The stock response for justifying private, confidential closed door discussions is the information is commercially sensitive, which occasionally rings true, but more often than not in my experience it’s simply an excuse to exclude the public or other interested parties.   I doubt very much they are discussing balance sheets, debt loadings etc, most of which is freely available anyway.   I am sure if there was some commercial sensitivity (which I doubt) they could have had the MIEG involved on the basis that all such discussions are to remain confidential, at least you would then have some input from our defacto representation.

The reason I write these articles is to hopefully make others think seriously about it all and perhaps do something, not sure if I am succeeding in this regard!  But I also believe that expressing your ideas in public as opposed to a mate or neighbour provides more chance of someone developing that idea or tweaking it or coming up with something altogether better because they have turned their mind to it.  Who knows what might come from it, but this is a lot less likely with private closed door discussions.

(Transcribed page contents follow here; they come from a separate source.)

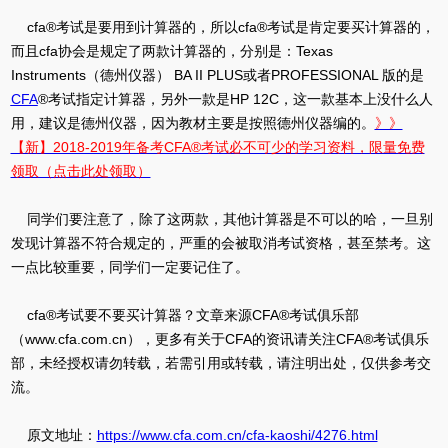
cfa®考试是要用到计算器的，所以cfa®考试是肯定要买计算器的，
而且cfa协会是规定了两款计算器的，分别是：Texas
Instruments（德州仪器） BA II PLUS或者PROFESSIONAL 版的是
CFA
®考试指定计算器，另外一款是HP 12C，这一款基本上没什么人
用，建议是德州仪器，因为教材主要是按照德州仪器编的。
》》
【新】2018-2019年备考CFA®考试必不可少的学习资料，限量免费
领取（点击此处领取）
同学们要注意了，除了这两款，其他计算器是不可以的哈，一旦别
发现计算器不符合规定的，严重的会被取消考试资格，甚至禁考。这
一点比较重要，同学们一定要记住了。
cfa®考试要不要买计算器？文章来源CFA®考试俱乐部
（www.cfa.com.cn），更多有关于CFA的资讯请关注CFA®考试俱乐
部，未经授权请勿转载，若需引用或转载，请注明出处，仅供参考交
流。
原文地址：
https://www.cfa.com.cn/cfa-kaoshi/4276.html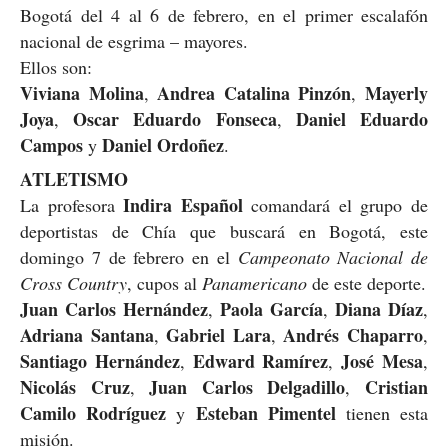
Bogotá del 4 al 6 de febrero, en el primer escalafón
nacional de esgrima – mayores.
Ellos son:
Viviana Molina
Andrea Catalina Pinzón
Mayerly
,
,
Joya
Oscar Eduardo Fonseca
Daniel Eduardo
,
,
Campos
Daniel Ordoñez
y
.
ATLETISMO
Indira Español
La profesora
comandará el grupo de
deportistas de Chía que buscará en Bogotá, este
domingo 7 de febrero en el
Campeonato Nacional de
Cross Country
, cupos al
Panamericano
de este deporte.
Juan Carlos Hernández
Paola García
Diana Díaz
,
,
,
Adriana Santana
Gabriel Lara
Andrés Chaparro
,
,
,
Santiago Hernández
Edward Ramírez
José Mesa
,
,
,
Nicolás Cruz
Juan Carlos Delgadillo
Cristian
,
,
Camilo Rodríguez
Esteban Pimentel
y
tienen esta
misión.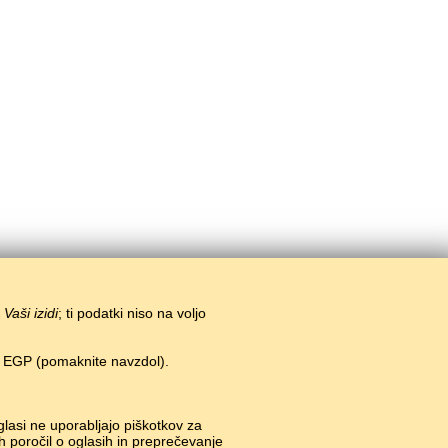
i
Vaši izidi
; ti podatki niso na voljo
n EGP (pomaknite navzdol).
glasi ne uporabljajo piškotkov za
h poročil o oglasih in preprečevanje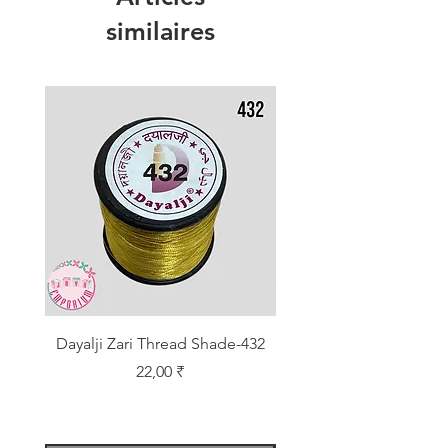
similaires
Dayalji Zari Thread Shade-432
Dayalji Zari Thread Sh
Prix
22,00 ₹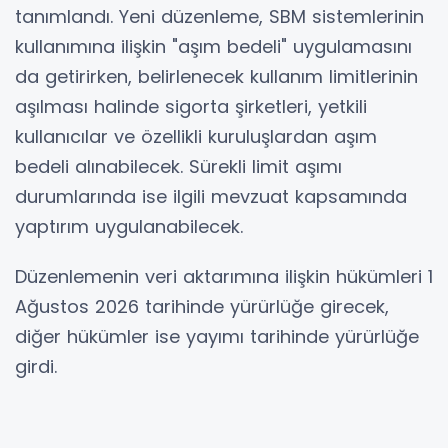
tanımlandı. Yeni düzenleme, SBM sistemlerinin
kullanımına ilişkin "aşım bedeli" uygulamasını
da getirirken, belirlenecek kullanım limitlerinin
aşılması halinde sigorta şirketleri, yetkili
kullanıcılar ve özellikli kuruluşlardan aşım
bedeli alınabilecek. Sürekli limit aşımı
durumlarında ise ilgili mevzuat kapsamında
yaptırım uygulanabilecek.
Düzenlemenin veri aktarımına ilişkin hükümleri 1
Ağustos 2026 tarihinde yürürlüğe girecek,
diğer hükümler ise yayımı tarihinde yürürlüğe
girdi.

One final thing; the tradable slaughter rights that people keep talking about was an idea developed decades ago to address capacity issues.  I have the original 70 or 80 page report and have admittedly only read the executive summary, but its purpose was to address and discourage the development of excess processing capacity, it does not address procurement issues at all, in fact the report actually promotes competition at the gate.    Deciding the correct level is apparently incredibly difficult, if too high or too low it has no effect whatsoever and as I said moreover it does nothing to solve the procurement problem we have.   Procurement and in particular the way it is done is admittedly just one problem we have, but I believe it is the first one that must be remedied if we are to turn things around, the eternal optimist (which incidentally is not me at the moment) would like to think that if we can sort out the meat industry, we actually may grow sheep numbers again as it will be profitable and accordingly in years to come we may need the current excess capacity!